Location: It is located 3 km south of Yukari Salat Beldesi; 3 km east of the district of Bismil in the province of Diyarbakir. Asagi Salat quarter of the Yukari Salat lies over the mound. The mound is on the bank of the Tigris River; 2 km east of the point where it joins the Salat stream.
Geography and Environment: The mound lies on an area fed by Tigris and its tributaries. Between Diyarbakir and Batman; the basin of Tigris is about 500 m high from the sea level. The road of Salat valley passes over Tigris in Asagi Salat and heads towards east and south. The mound; which lies beneath the quarter of Asagi Salat; measures about 150x100 m. It lies on a terrace that is about 3 m above the present river level. The cultural deposit of the site is about 5 m high in the middle section of the modern settlement. The southern section of the mound is destructed by the inundation of Tigris.
Research and Excavation: It was first introduced by G.Algaze and his colleagues following the surveys conducted in the region in 1989. A more systematic survey was conducted by E. Ay in 1999 within the frame of the ODTÜ-TAÇDAM project [Senyurt 2002:672]. In 2000, salvage excavations were initiated under the direction of N. Inal, Director of Diyarbakir Museum and Y. Senyurt, academician at the History Department of the Gazi University within the content of the same project. It takes place in the registered archaeological sites list prepared by Ministry of Culture and Tourism.
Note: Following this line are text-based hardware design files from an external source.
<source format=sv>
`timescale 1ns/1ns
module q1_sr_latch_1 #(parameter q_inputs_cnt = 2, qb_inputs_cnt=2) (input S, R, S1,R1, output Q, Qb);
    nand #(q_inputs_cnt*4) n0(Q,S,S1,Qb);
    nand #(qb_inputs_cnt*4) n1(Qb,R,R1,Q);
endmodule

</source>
Stratigraphy: The excavations included the areas so called Eastern Excavation Area, Central Excavation Area, Northeastern Sounding and Western Sounding. The Eastern Excavation Area yielded two levels dating to the Middle Age while three levels of same period were found in the Central Excavation Area. No artefacts were found in the Northeastern Sounding while stone foundations of the first level were unearthed in the Western Sounding Area. Under them lie graves dating to the Early Bronze Age at ca. 1.5 m deep from the surface. An Iron Age grave (M-29) was unearthed along with these graves at the trench V-14 and plan squares a-b/2-4 [Senyurt 2004:650]. It is the only find dating to the Iron Age unarthed during the excavations conducted in the site.
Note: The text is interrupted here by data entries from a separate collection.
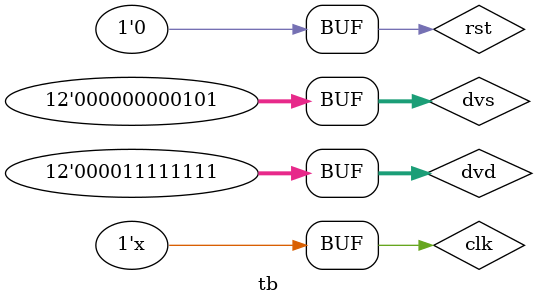
<source format=sv>
module tb ();

parameter integer WIDTH     = 12;

logic clk = 1;
logic rst = 1;

always #1 clk <= !clk;

logic [WIDTH-1:0] dvd; // divident
logic [WIDTH-1:0] dvs; // divisor
logic [WIDTH-1:0] quo;
logic rdy;

initial begin
	#10 rst <= 0;
	#20 
	dvd <= 255;
	dvs <= 3;
	#20
	dvs <= 5;
end

int_divider #(
    .WIDTH (12)
) dut (
    .clk (clk),
    .rst (rst),
    .dvd (dvd), // divident
    .dvs (dvs), // divisor
    .quo (quo),
    .rdy (rdy)
);

endmodule

</source>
Small Finds: Grave: An Iron Age grave was exposed along with an EBA cemetery during the 2001 campaign. The trench V-14 and plan squares a-b/2-4 yielded a simple earth grave belonging to the Iron Age at the same level with EBA graves. Marked as M-29, the grave has been extremely destructed probably during a recent pit excavation for storing grains. Glass: The specimens of the horse rhyton in glass, which was found among the grave finds, are observed at Susa [Senyurt 2004:650].
Interpretation and Dating: The levels dating to the Middle Age which were exposed during the 2000 campaign at Asagi Salat are dated to the period when the Muslims started to dominate the region. Sherds and coins parallel to the ones found at Hasankeyf prove the presence of a settlement during the 11th-12th centuries at Asagi Salat. The most important outcome of the first excavations at Asagi Salat is the discovery of a cemetery dating to the beginning of EBA. The form and technical characteristics of the vessels recovered from the graves appear that they are continuation of the Late Uruk Period features. Depending on this data, it seems that the excavations at Asagi Salat will bring light to the connection between the Late Uruk and Early Dynastic Periods at Northern Mesopotamia [Senyurt 2002:679]. Other than these, levels dating to the Iron Age were also identified at the mound [Senyurt 2004:650].